Exercise brief | Repeat the listing below verbatim, without its images.

Data under study |
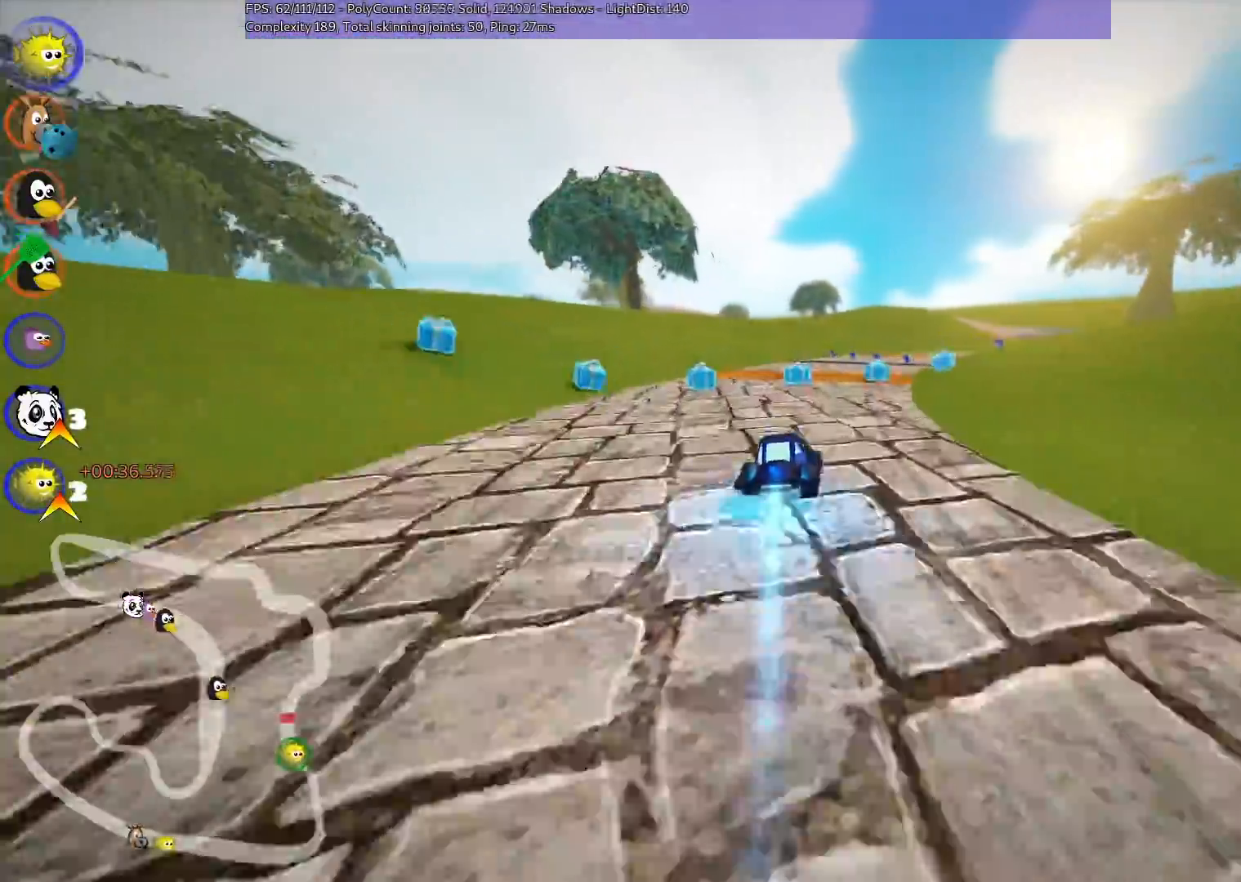
{"keys": ["left", "m", "right", "up"], "events": [[217, "right", "down"]]}
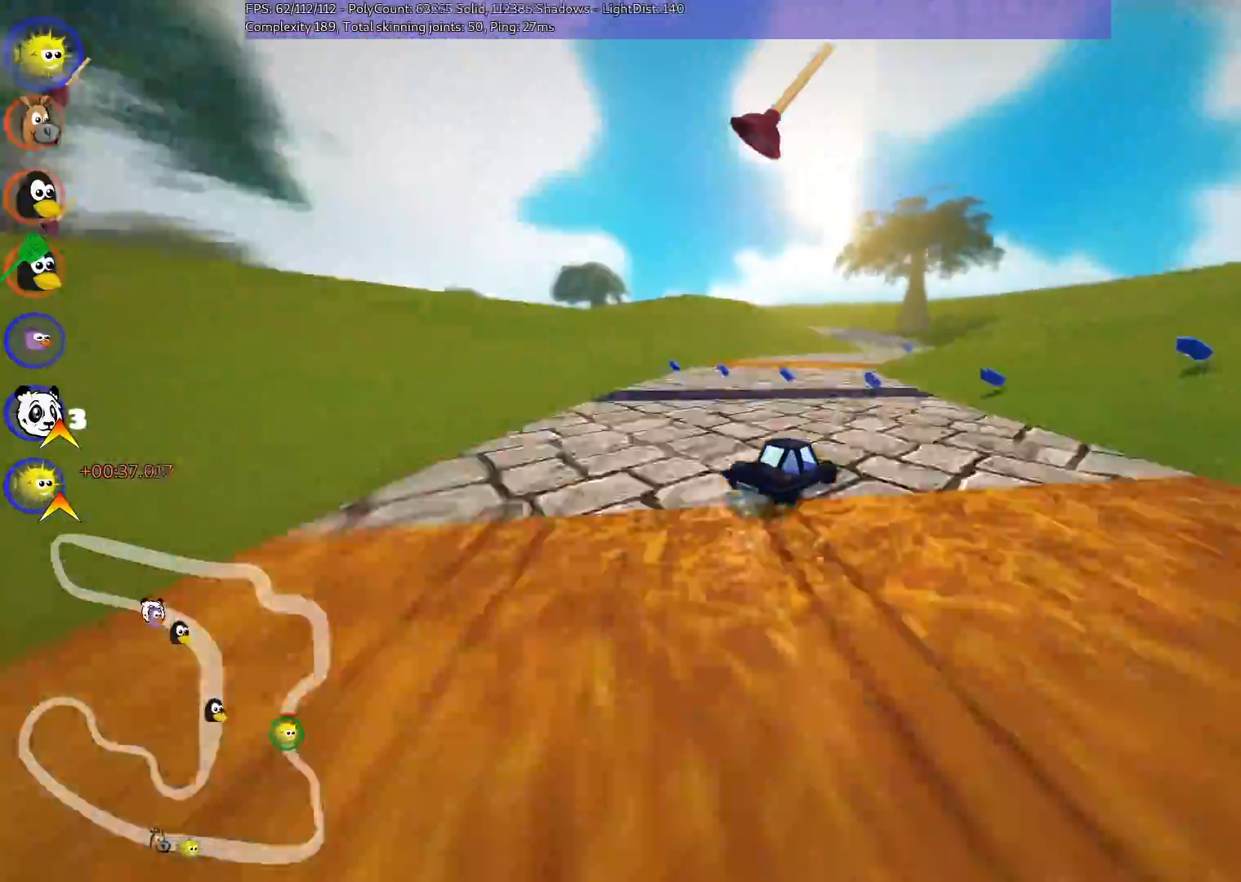
{"keys": ["up"], "events": [[417, "left", "up"], [417, "right", "up"], [500, "m", "up"]]}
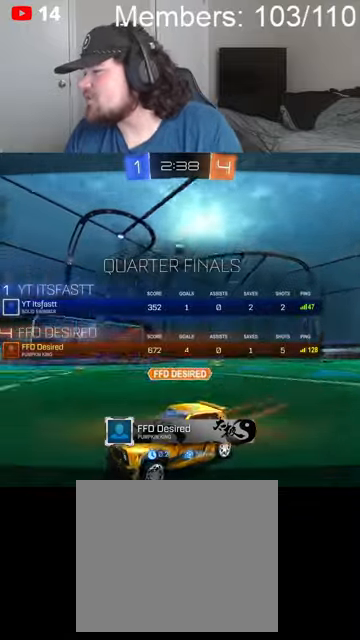
Gameplay with a controller (Xbox layout); each line is a JSON object with the inputs held at the frame after it. "events" lists button and stick changes between this image and that frame as [ms after this image, input, new state], when the widget could be followed in between.
{"buttons": ["L1"], "left_stick": "up", "right_stick": "center", "events": [[134, "R2", "up"], [234, "X", "down"], [267, "A", "down"], [267, "R2", "down"], [367, "A", "up"], [400, "X", "up"], [434, "R2", "up"], [500, "L1", "down"], [500, "left_stick", "up"]]}
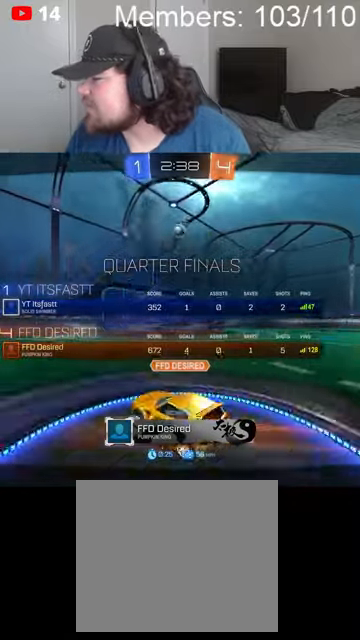
{"buttons": ["B"], "left_stick": "center", "right_stick": "center", "events": [[134, "A", "down"], [134, "L1", "up"], [134, "X", "down"], [167, "left_stick", "center"], [300, "A", "up"], [300, "X", "up"], [467, "B", "down"]]}
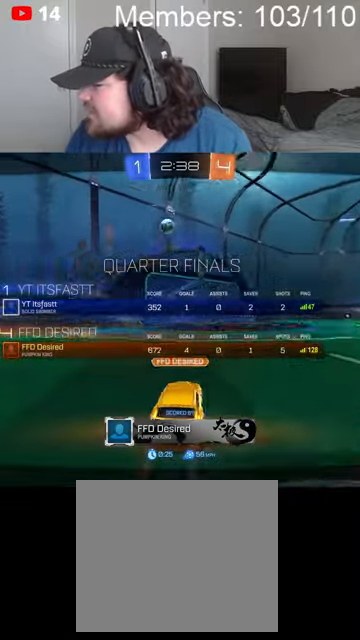
{"buttons": ["B", "L1", "R2"], "left_stick": "center", "right_stick": "center", "events": [[34, "R2", "down"], [67, "L1", "down"], [134, "L1", "up"], [434, "L1", "down"]]}
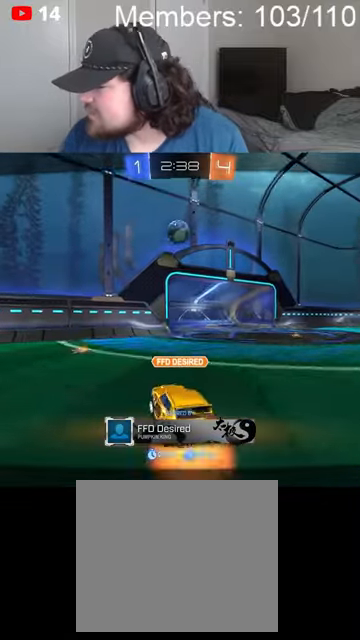
{"buttons": ["B", "R2"], "left_stick": "center", "right_stick": "center", "events": [[34, "L1", "up"], [367, "L1", "down"], [434, "L1", "up"]]}
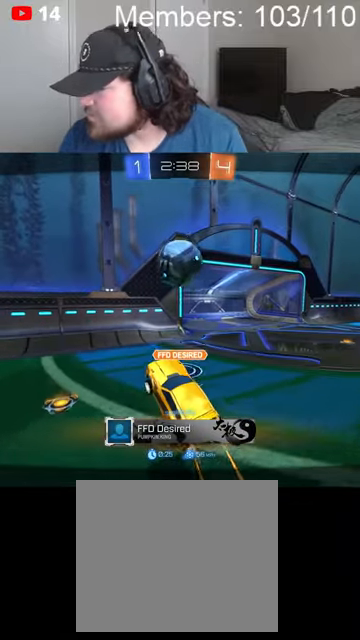
{"buttons": ["B"], "left_stick": "center", "right_stick": "center", "events": [[100, "L1", "down"], [167, "L1", "up"], [400, "L1", "down"], [467, "L1", "up"], [500, "R2", "up"]]}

Problem solution |
{"keys": ["left", "m", "right", "up"], "events": [[217, "right", "down"]]}
{"keys": ["up"], "events": [[417, "left", "up"], [417, "right", "up"], [500, "m", "up"]]}
Gameplay with a controller (Xbox layout); each line is a JSON object with the inputs held at the frame after it. "events" lists button and stick changes between this image and that frame as [ms after this image, input, new state], when the widget could be followed in between.
{"buttons": ["L1"], "left_stick": "up", "right_stick": "center", "events": [[134, "R2", "up"], [234, "X", "down"], [267, "A", "down"], [267, "R2", "down"], [367, "A", "up"], [400, "X", "up"], [434, "R2", "up"], [500, "L1", "down"], [500, "left_stick", "up"]]}
{"buttons": ["B"], "left_stick": "center", "right_stick": "center", "events": [[134, "A", "down"], [134, "L1", "up"], [134, "X", "down"], [167, "left_stick", "center"], [300, "A", "up"], [300, "X", "up"], [467, "B", "down"]]}
{"buttons": ["B", "L1", "R2"], "left_stick": "center", "right_stick": "center", "events": [[34, "R2", "down"], [67, "L1", "down"], [134, "L1", "up"], [434, "L1", "down"]]}
{"buttons": ["B", "R2"], "left_stick": "center", "right_stick": "center", "events": [[34, "L1", "up"], [367, "L1", "down"], [434, "L1", "up"]]}
{"buttons": ["B"], "left_stick": "center", "right_stick": "center", "events": [[100, "L1", "down"], [167, "L1", "up"], [400, "L1", "down"], [467, "L1", "up"], [500, "R2", "up"]]}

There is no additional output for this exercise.